Bei erhöhtem kardiovaskulärem bzw. thromboembolischem Risiko können nach individueller Nutzen-Risiko-Abwägung auch Gestagen-Monopräparate wie Desogestrel, Dienogest und Drospirenon eingesetzt werden.
Gut zu wissen: Hormonale Kontrazeptiva können auch mit Metformin kombiniert werden, was insbesondere bei Frauen mit einem hohen metabolischen Risikoprofil sinnvoll sein könnte. „Die Kombinationsbehandlung scheint der jeweiligen Monotherapie in vielen Aspekten überlegen zu sein“, heißt es in der Leitlinie.1
Leitlinienempfehlung zu hormonalen Kontrazeptiva bei PCOS:1
„Bei Frauen mit PCOS im reproduktiven Alter ohne Kinderwunsch sollten zur Therapie von Hyperandrogenismus und/oder Zyklusstörungen kombinierte orale Kontrazeptiva eingesetzt werden, sofern keine Kontraindikationen vorliegen. Dabei ist die individuelle Haltung der Patientin gegenüber einer Hormontherapie zu berücksichtigen.“ (Konsensstärke: 11/11, 100 %)
„Bei erhöhtem kardiovaskulären/thromboembolischen Risiko können Gestagen-Monopräparate (mit Ausnahme von Medroxy-Progesteron-Acetat, MPA) nach Abwägung von individuellem Nutzen und Risiko zur Kontrazeption und/oder zur endometrialen Protektion eingesetzt werden.“ (Konsensstärke: 10/10, 100 %)

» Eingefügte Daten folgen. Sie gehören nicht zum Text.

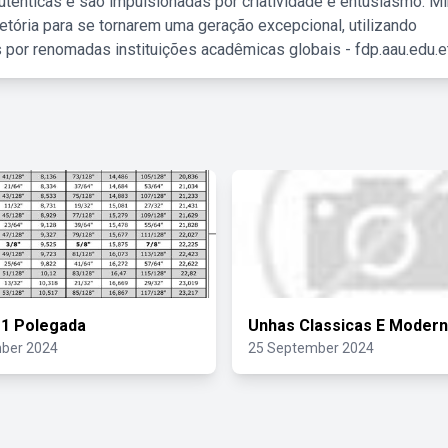
tênticas e são impulsionadas por criatividade e entusiasmo. M
etória para se tornarem uma geração excepcional, utilizando
 por renomadas instituições acadêmicas globais - fdp.aau.edu.et
 1 Polegada
Unhas Classicas E Moder
ber 2024
25 September 2024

Obwohl PCOS häufig ist und einen enormen Leidensdruck für die betroffenen Frauen bedeutet, bleibt die Diagnose oft unerkannt. Die Komplexität des Krankheitsbildes mit seinen mannigfaltigen endokrinologischen, gynäkologischen und internistischen Manifestationen bei weitgehend unklarer Ursache machen das polyzystische Ovarsyndrom schwer greifbar. Die neue Leitlinie soll das ändern und dazu beitragen, die Endokrinopathie frühzeitig zu erkennen – nur so lassen sich Folgeerkrankungen wie Typ-2-Diabetes, Schwangerschaftsdiabetes, Herz-Kreislauf-Erkrankungen, Fettleber, Depressionen und Angststörungen verhindern.
- S2k-Leitlinie Diagnostik und Therapie des polyzystischen Ovarsyndroms (PCOS), Version: 1.1 2025, AWMF-Registriernummer: 089-004. Online unter https://register.awmf.org/de/leitlinien/detail/089-004 (letzter Aufruf 08.08.2025).
- Böttcher B et al. Health-related quality of life in patients with polycystic ovary syndrome: validation of the German PCOSQ-G. Arch Gynecol Obstet 2018; 297(4): 1027-1035. doi: 10.1007/s00404-017-4623-2.
- Di Carlo C et al. Effects of an oral contraceptive containing estradiol valerate and dienogest on circulating androgen levels and acne in young patients with PCOS: an observational preliminary study. Gynecol Endocrinol 2013; 29: 1048-50. doi: 10.3109/09513590.2013.831834.
- De Leo V et al. Effect of a new oral contraceptive with estradiol valerate/dienogest on carbohydrate metabolism. Contraception 2013; 88: 364-8. doi: 10.1016/j.contraception.2012.09.003.